The only thing more surprising about the Education Department’s proposed rule on college loans is that it took this long for common sense to prevail over the interests of Big College.
On Friday, the department issued a “notice of proposed rulemaking” that would, if implemented, block taxpayer-subsidized student loans for worthless degrees. To say that this is needed is a vast understatement.
As it stands, there is nearly $1.7 trillion in outstanding student loan debt, and “fewer than 40% of borrowers are in repayment, and nearly 25% of borrowers are in default,” notes The Federalist’s Breccan F. Thies.
Why? Because far too many students were suckered into borrowing money – with the loans heavily subsidized by taxpayers – for college degrees that guaranteed them nothing, other than delaying adulthood by four years while piling up debt.
Colleges and universities have made out like bandits from this scheme, which lets them create bogus majors, pad their payrolls with administrative jobs, and hike tuitions massively, knowing that taxpayers would cover the costs.
Joe Biden made the problem worse by telling students that they’ll never actually have to pay off their college loans.
President Donald Trump is, thankfully, trying to end this grift. The proposed rule would require “colleges and universities to be accountable for how much their graduates earn after leaving their programs, cutting off the institutions from accessing federal student loans if they leave them worse off financially,” says Bloomberg Government.
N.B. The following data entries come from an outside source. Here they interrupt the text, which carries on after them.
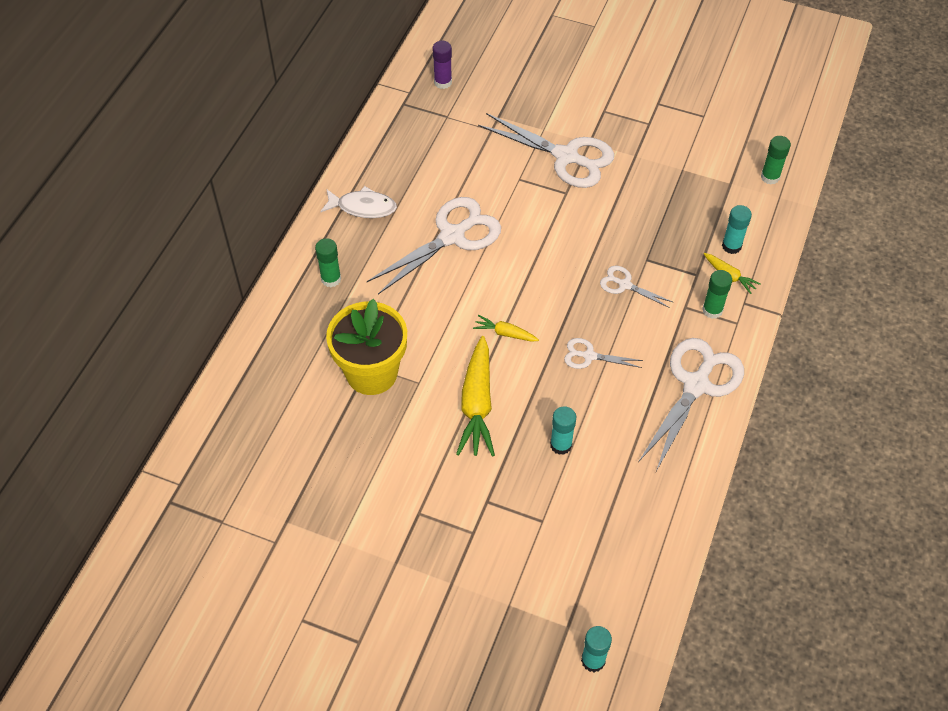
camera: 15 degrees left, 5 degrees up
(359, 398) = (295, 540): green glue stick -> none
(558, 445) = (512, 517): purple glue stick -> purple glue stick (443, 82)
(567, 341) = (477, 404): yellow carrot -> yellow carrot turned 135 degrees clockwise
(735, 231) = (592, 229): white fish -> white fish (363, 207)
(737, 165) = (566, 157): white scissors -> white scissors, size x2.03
Once in place, colleges would have to prove that their graduates are making more than those who didn’t bother to go to college. Those obtaining master’s and doctoral degrees would have to earn more than those who just got a bachelor’s. If schools fail to do so for two years in a row, those programs would be cut off from federal loans.
We suspect that right now, colleges across the country are looking at their course offerings and panicking. Do they really think queer studies, social justice, peace studies, creative writing, anthropology, and various other pointless majors will pass muster? To say nothing of the create-your-own-majors that some colleges allow.
“The Trump administration’s proposed accountability framework is grounded in common sense: if postsecondary education programs do not leave graduates better off, taxpayers should not subsidize them,” said Undersecretary of Education Nicholas Kent in a press statement.
We say “Amen!” to that.
The rule still needs to be finalized, but we can’t see any reason why the Education Department wouldn’t do so, or who could be opposed to it. Trump is taking other steps to tighten the rules on federal college aid, which now exceeds $275 billion a year, according to the College Board, and mainly just fuels tuition inflation.
This problem has festered for decades. So far, Trump is the only president who’s had the cajónes to take it on directly.
And for that, every taxpayer should be grateful.